The thing is though… DC went ahead and made it.
Seriously. Revealed in a “taking itself waaaaaaay too seriously” thirty-second ad, DC unveiled Pennyworth to the world: a Batman prequel series set in jolly old England and starring the man who would eventually wash the Dark Knight’s dirty socks and fix him breakfast every morning.
Reminiscent of Nolan’s signature style from the Dark Knight movies and set to the metronomic ticking of a clock, the series promises a super duper serious action-packed juggernaut of a tv series. We see Alfred taking on wealthy clients with the same deft charm as he does the series’ eventual bad guys (and evidently the royal family?). It’s a show that smacks of trying way too hard in an entertainment environment when the DC movies finally stopped wringing the last ounce of Nolan out of this exact aesthetic.

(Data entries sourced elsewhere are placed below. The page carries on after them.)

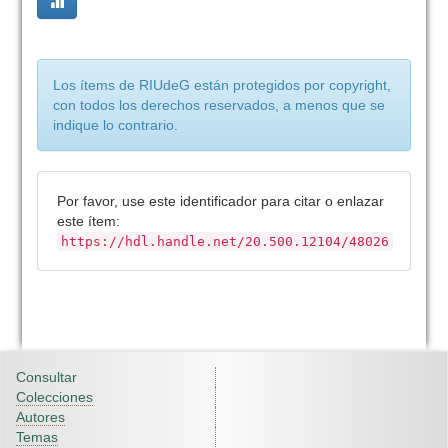
Los ítems de RIUdeG están protegidos por copyright,
con todos los derechos reservados, a menos que se
indique lo contrario.
Por favor, use este identificador para citar o enlazar
este ítem:
https://hdl.handle.net/20.500.12104/48026
Consultar
Colecciones
Autores
Temas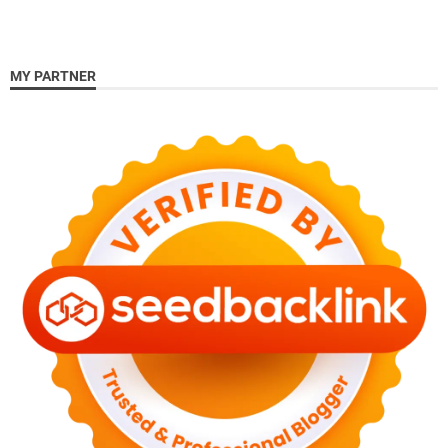
MY PARTNER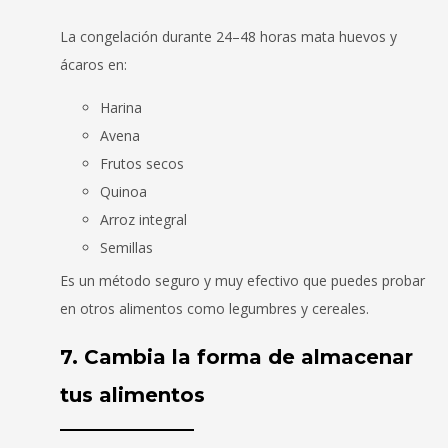
La congelación durante 24–48 horas mata huevos y
ácaros en:
Harina
Avena
Frutos secos
Quinoa
Arroz integral
Semillas
Es un método seguro y muy efectivo que puedes probar
en otros alimentos como legumbres y cereales.
7. Cambia la forma de almacenar
tus alimentos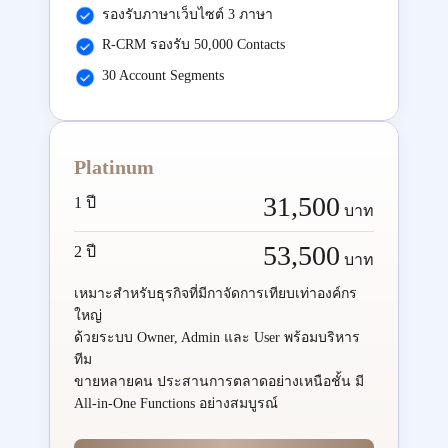
รองรับภาษาเว็บไซต์ 3 ภาษา
R-CRM รองรับ 50,000 Contacts
30 Account Segments
Platinum
31,500
1 ปี
บาท
53,500
2 ปี
บาท
เหมาะสำหรับธุรกิจที่มีกาจัดการเทียบเท่าองค์กร
ใหญ่
ด้วยระบบ Owner, Admin และ User พร้อมบริหาร
ทีม
ขายหลายคน ประสานการตลาดอย่างเหนือชั้น มี
All-in-One Functions อย่างสมบูรณ์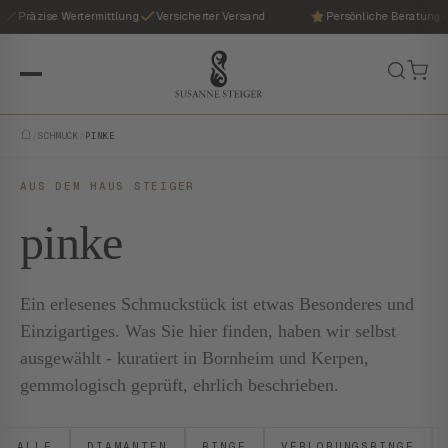
Präzise Wertermittlung
Versicherter Versand
Persönliche Beratung
/
SCHMUCK
/
PINKE
AUS DEM HAUS STEIGER
pinke
Ein erlesenes Schmuckstück ist etwas Besonderes und
Einzigartiges. Was Sie hier finden, haben wir selbst
ausgewählt - kuratiert in Bornheim und Kerpen,
gemmologisch geprüft, ehrlich beschrieben.
ALLE
DIAMANTEN
RINGE
VERLOBUNGSRINGE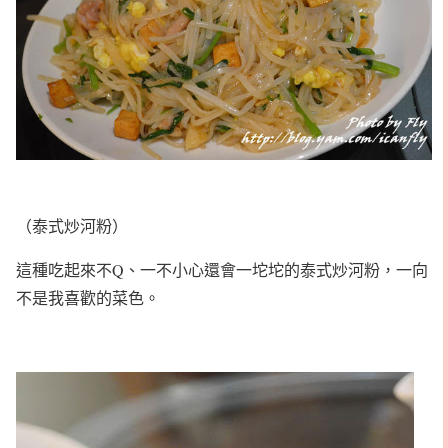
（泰式炒河粉）
這種吃起來不Q、一不小心還會一坨坨的泰式炒河粉，一向
不是我喜歡的菜色。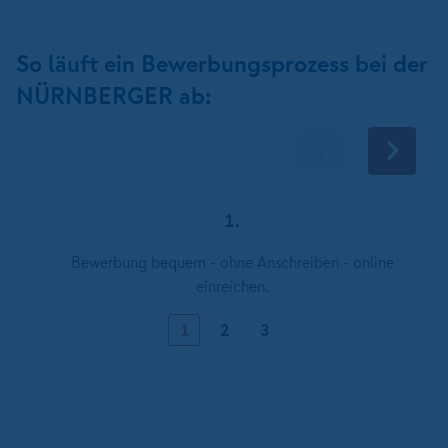
So läuft ein Bewerbungsprozess bei der
NÜRNBERGER ab:
1.
Bewerbung bequem - ohne Anschreiben - online
einreichen.
1
2
3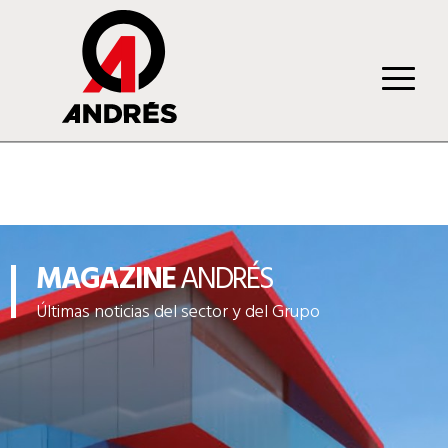
MAGAZINE
ANDRÉS
Últimas noticias del sector y del Grupo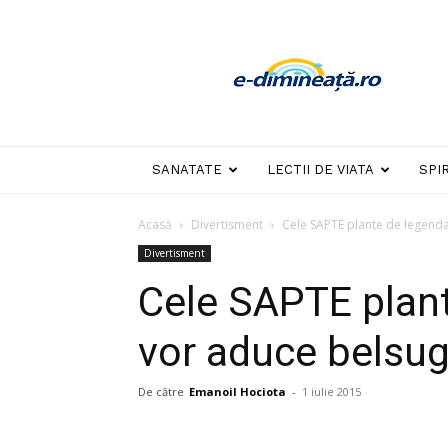
E-
dimineata
SANATATE
LECTII DE VIATA
SPI
Acasă
Divertisment
Cele SAPTE plante de legenda
Divertisment
Cele SAPTE plant
vor aduce belsug
De către
Emanoil Hociota
-
1 iulie 2015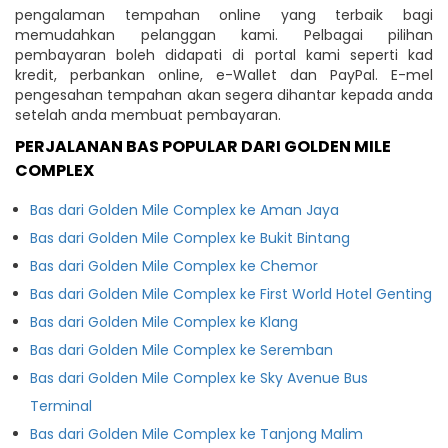
pengalaman tempahan online yang terbaik bagi
memudahkan pelanggan kami. Pelbagai pilihan
pembayaran boleh didapati di portal kami seperti kad
kredit, perbankan online, e-Wallet dan PayPal. E-mel
pengesahan tempahan akan segera dihantar kepada anda
setelah anda membuat pembayaran.
PERJALANAN BAS POPULAR DARI GOLDEN MILE
COMPLEX
Bas dari Golden Mile Complex ke Aman Jaya
Bas dari Golden Mile Complex ke Bukit Bintang
Bas dari Golden Mile Complex ke Chemor
Bas dari Golden Mile Complex ke First World Hotel Genting
Bas dari Golden Mile Complex ke Klang
Bas dari Golden Mile Complex ke Seremban
Bas dari Golden Mile Complex ke Sky Avenue Bus
Terminal
Bas dari Golden Mile Complex ke Tanjong Malim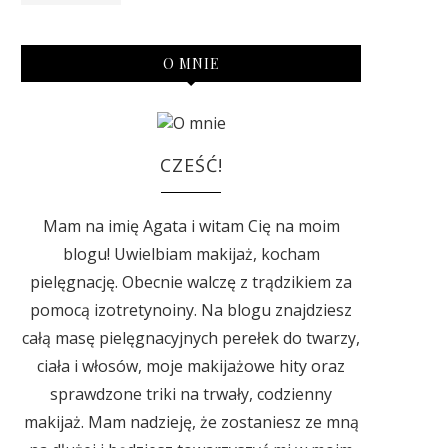
O MNIE
CZEŚĆ!
Mam na imię Agata i witam Cię na moim
blogu! Uwielbiam makijaż, kocham
pielęgnację. Obecnie walczę z trądzikiem za
pomocą izotretynoiny. Na blogu znajdziesz
całą masę pielęgnacyjnych perełek do twarzy,
ciała i włosów, moje makijażowe hity oraz
sprawdzone triki na trwały, codzienny
makijaż. Mam nadzieję, że zostaniesz ze mną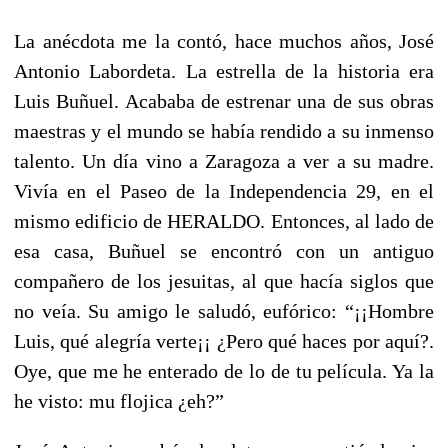
La anécdota me la contó, hace muchos años, José
Antonio Labordeta. La estrella de la historia era
Luis Buñuel. Acababa de estrenar una de sus obras
maestras y el mundo se había rendido a su inmenso
talento. Un día vino a Zaragoza a ver a su madre.
Vivía en el Paseo de la Independencia 29, en el
mismo edificio de HERALDO. Entonces, al lado de
esa casa, Buñuel se encontró con un antiguo
compañero de los jesuitas, al que hacía siglos que
no veía. Su amigo le saludó, eufórico: “¡¡Hombre
Luis, qué alegría verte¡¡ ¿Pero qué haces por aquí?.
Oye, que me he enterado de lo de tu película. Ya la
he visto: mu flojica ¿eh?”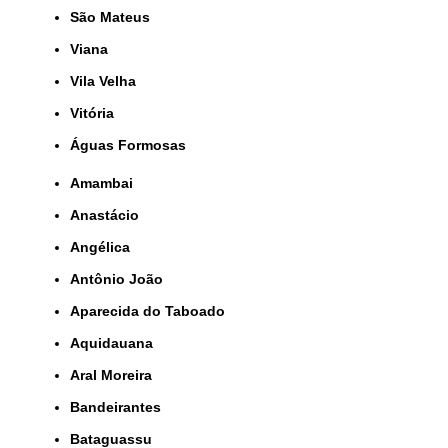
São Mateus
Viana
Vila Velha
Vitória
Águas Formosas
Amambai
Anastácio
Angélica
Antônio João
Aparecida do Taboado
Aquidauana
Aral Moreira
Bandeirantes
Bataguassu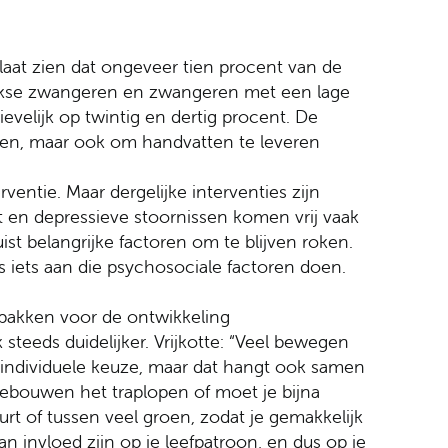
laat zien dat ongeveer tien procent van de
urkse zwangeren en zwangeren met een lage
evelijk op twintig en dertig procent. De
ren, maar ook om handvatten te leveren
entie. Maar dergelijke interventies zijn
st en depressieve stoornissen komen vrij vaak
ist belangrijke factoren om te blijven roken.
s iets aan die psychosociale factoren doen.
uitpakken voor de ontwikkeling
teeds duidelijker. Vrijkotte: “Veel bewegen
r individuele keuze, maar dat hangt ook samen
gebouwen het traplopen of moet je bijna
t of tussen veel groen, zodat je gemakkelijk
an invloed zijn op je leefpatroon, en dus op je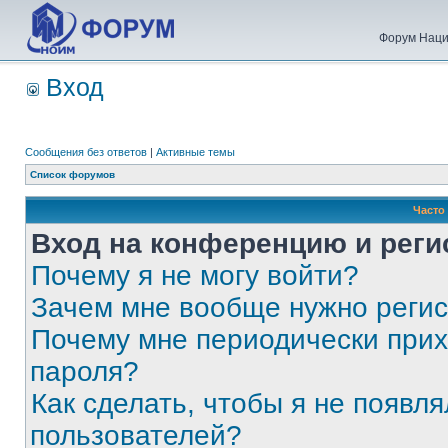
Форум Наци
Вход
Сообщения без ответов
|
Активные темы
Список форумов
Часто
Вход на конференцию и реги
Почему я не могу войти?
Зачем мне вообще нужно реги
Почему мне периодически прих
пароля?
Как сделать, чтобы я не появля
пользователей?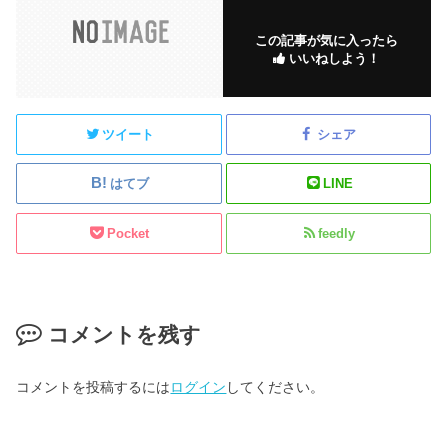
この記事が気に入ったら
いいねしよう！
ツイート
シェア
はてブ
LINE
Pocket
feedly
コメントを残す
コメントを投稿するには
ログイン
してください。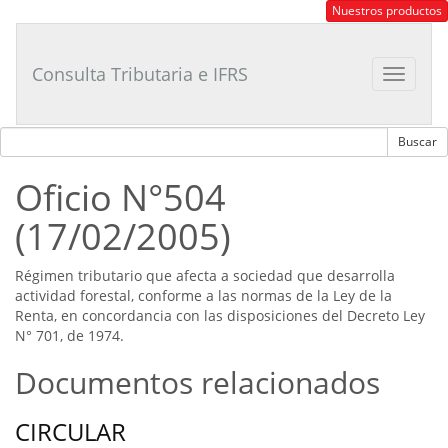
Consultor
Nuestros productos
Tributario
Laboral
Consulta Tributaria e IFRS
Toggle
navigat
Oficio N°504
(17/02/2005)
Régimen tributario que afecta a sociedad que desarrolla
actividad forestal, conforme a las normas de la Ley de la
Renta, en concordancia con las disposiciones del Decreto Ley
N° 701, de 1974.
Documentos relacionados
CIRCULAR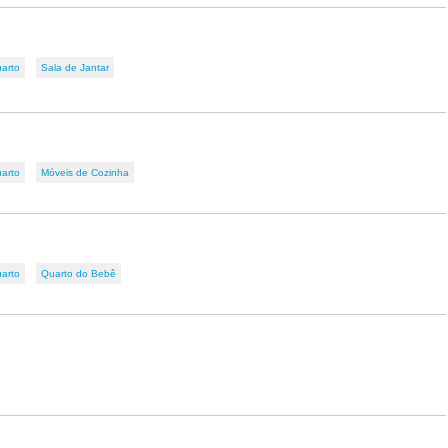
arto
Sala de Jantar
arto
Móveis de Cozinha
arto
Quarto do Bebê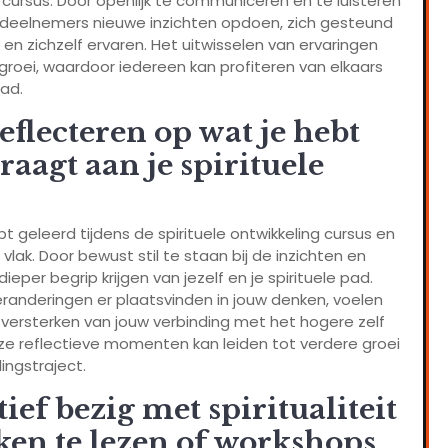
ng cursus. Door openlijk te communiceren en te luisteren
 deelnemers nieuwe inzichten opdoen, zich gesteund
en zichzelf ervaren. Het uitwisselen van ervaringen
groei, waardoor iedereen kan profiteren van elkaars
pad.
eflecteren op wat je hebt
raagt aan je spirituele
t geleerd tijdens de spirituele ontwikkeling cursus en
 vlak. Door bewust stil te staan bij de inzichten en
eper begrip krijgen van jezelf en je spirituele pad.
veranderingen er plaatsvinden in jouw denken, voelen
versterken van jouw verbinding met het hogere zelf
e reflectieve momenten kan leiden tot verdere groei
ingstraject.
tief bezig met spiritualiteit
ken te lezen of workshops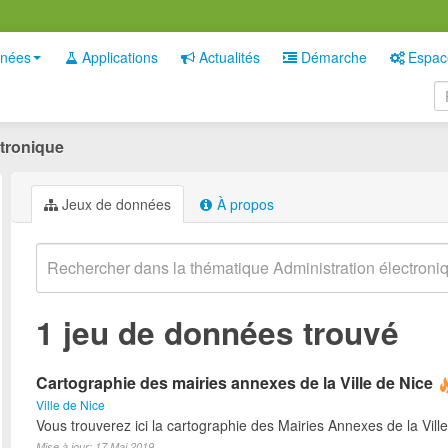
nées
Applications
Actualités
Démarche
Espac
ctronique
Jeux de données
À propos
1 jeu de données trouvé
Cartographie des mairies annexes de la Ville de Nice
Ville de Nice
Vous trouverez ici la cartographie des Mairies Annexes de la Ville
Mise à jour: 17 Mai 2019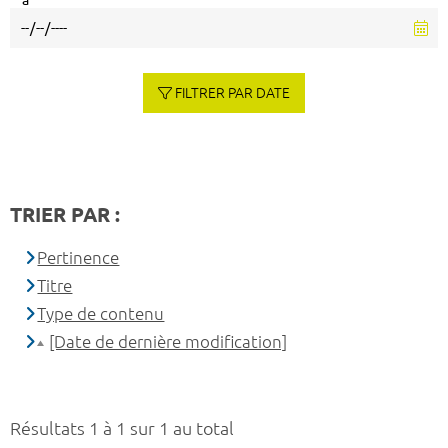
à
FILTRER PAR DATE
TRIER PAR :
Pertinence
Titre
Type de contenu
[Date de dernière modification]
Résultats 1 à 1 sur 1 au total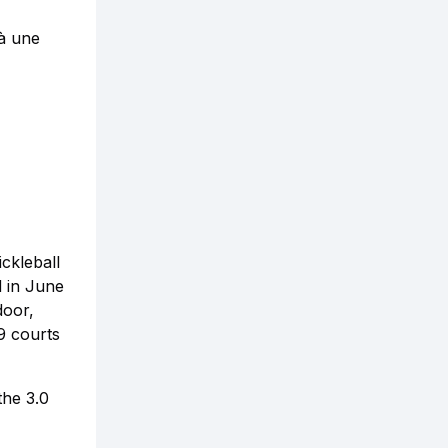
 à une
ickleball
 in June
door,
 9 courts
the 3.0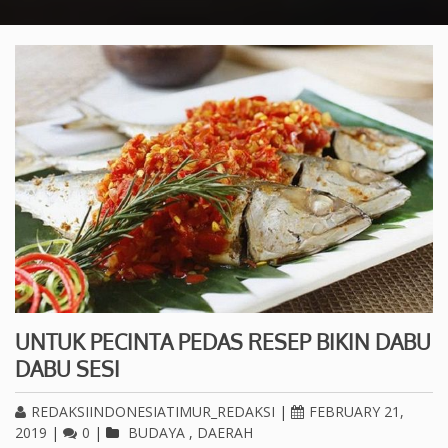
UNTUK PECINTA PEDAS RESEP BIKIN DABU
DABU SESI
REDAKSIINDONESIATIMUR_REDAKSI
|
FEBRUARY 21,
2019
|
0
|
BUDAYA
,
DAERAH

It’s boring. It’s tedious. It drains the life out of the characters. And it never worked for anybody except for Nolan. And with this character? It’s not even worth checking out for the novelty of its awful premise.
And yet here we are: witnessing the “so ridiculous it can only work in a movie this innately absurd” gag of Alfred headlining a Batman franchise all his own from Teen Titans Go! to the Movies becoming our actual, factual, lived reality less than a year out from hearing the punchline. If the movies – you know, the things that people actually care about – have finally gotten over the grimdark death spiral, then it’s high time that the DC TV division does the same. Because this… this is just embarrassing.